Stored items from a collection:
>>>>>

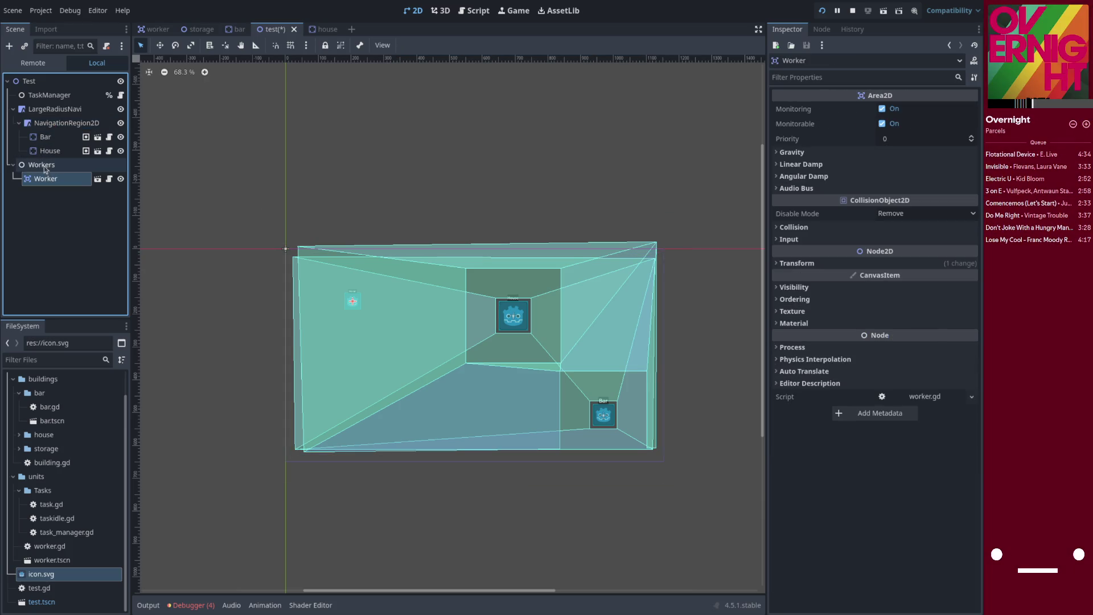
click(44, 167)
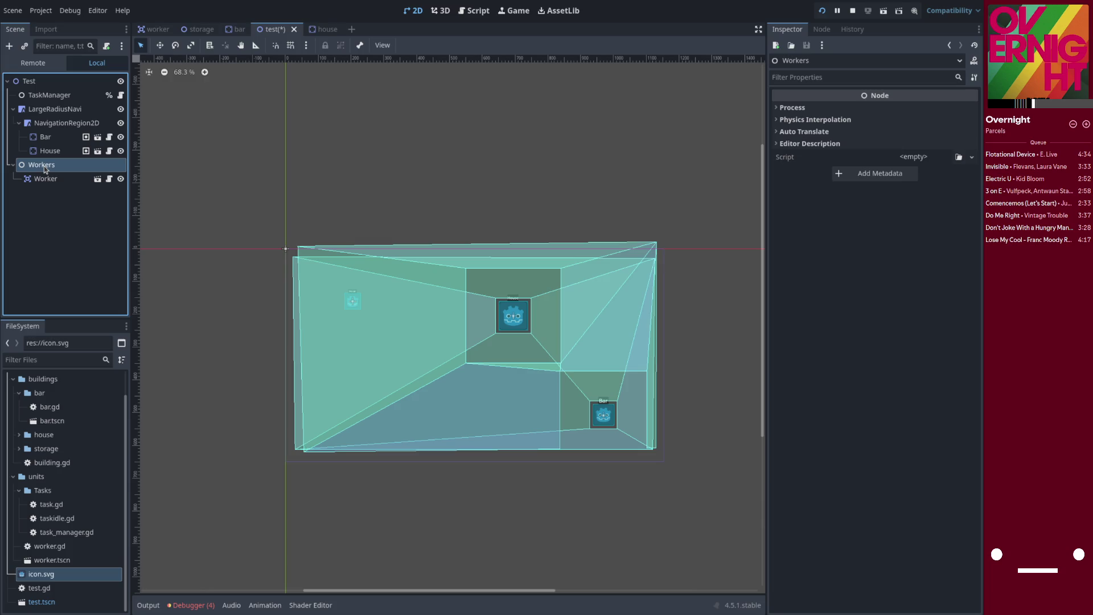
click(475, 10)
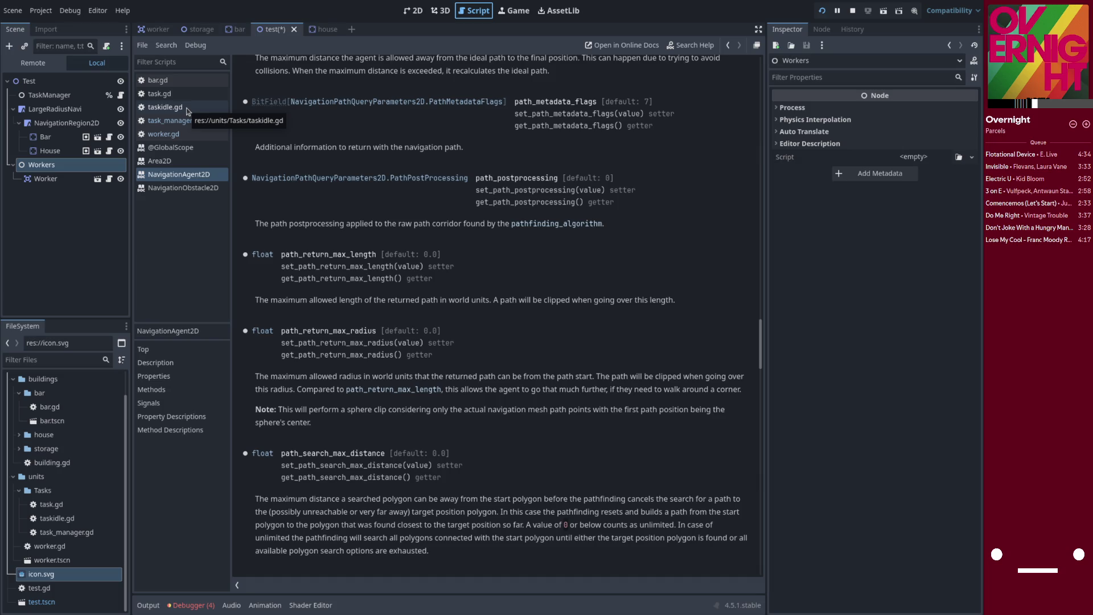
- Open worker.gd and select the NavigationAgent2D type on line 4
click(164, 134)
scroll(360, 255, up, 5)
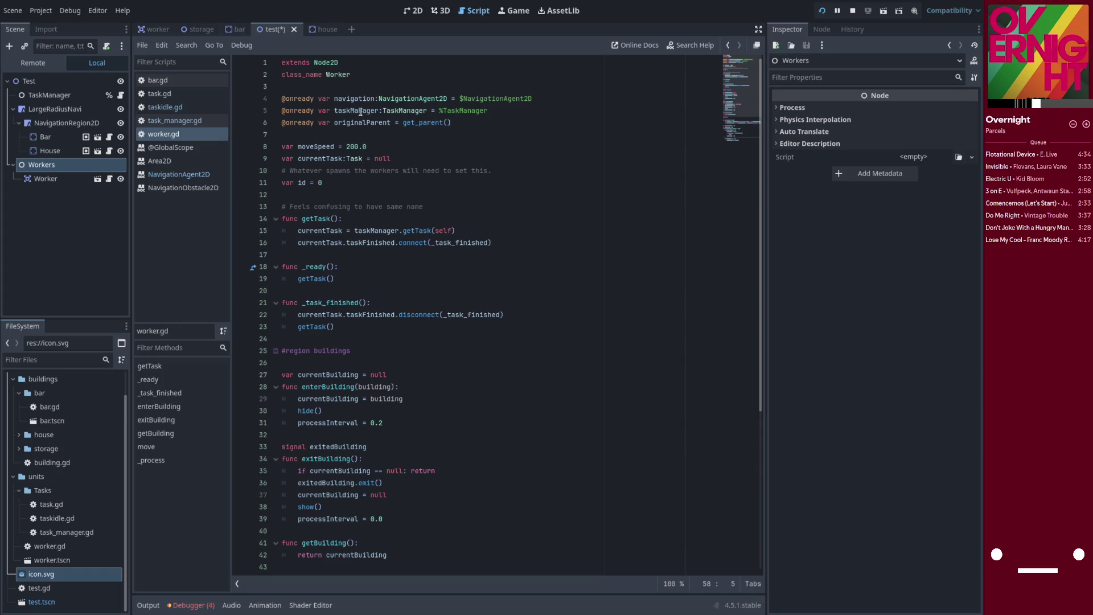
double_click(406, 98)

<<<<<

▶ **Task**
Retype every entry word for word, but do not carry over the pictures.

▶ **Exercise response**
click(44, 167)
click(475, 10)
- Open worker.gd and select the NavigationAgent2D type on line 4
click(164, 134)
scroll(360, 255, up, 5)
double_click(406, 98)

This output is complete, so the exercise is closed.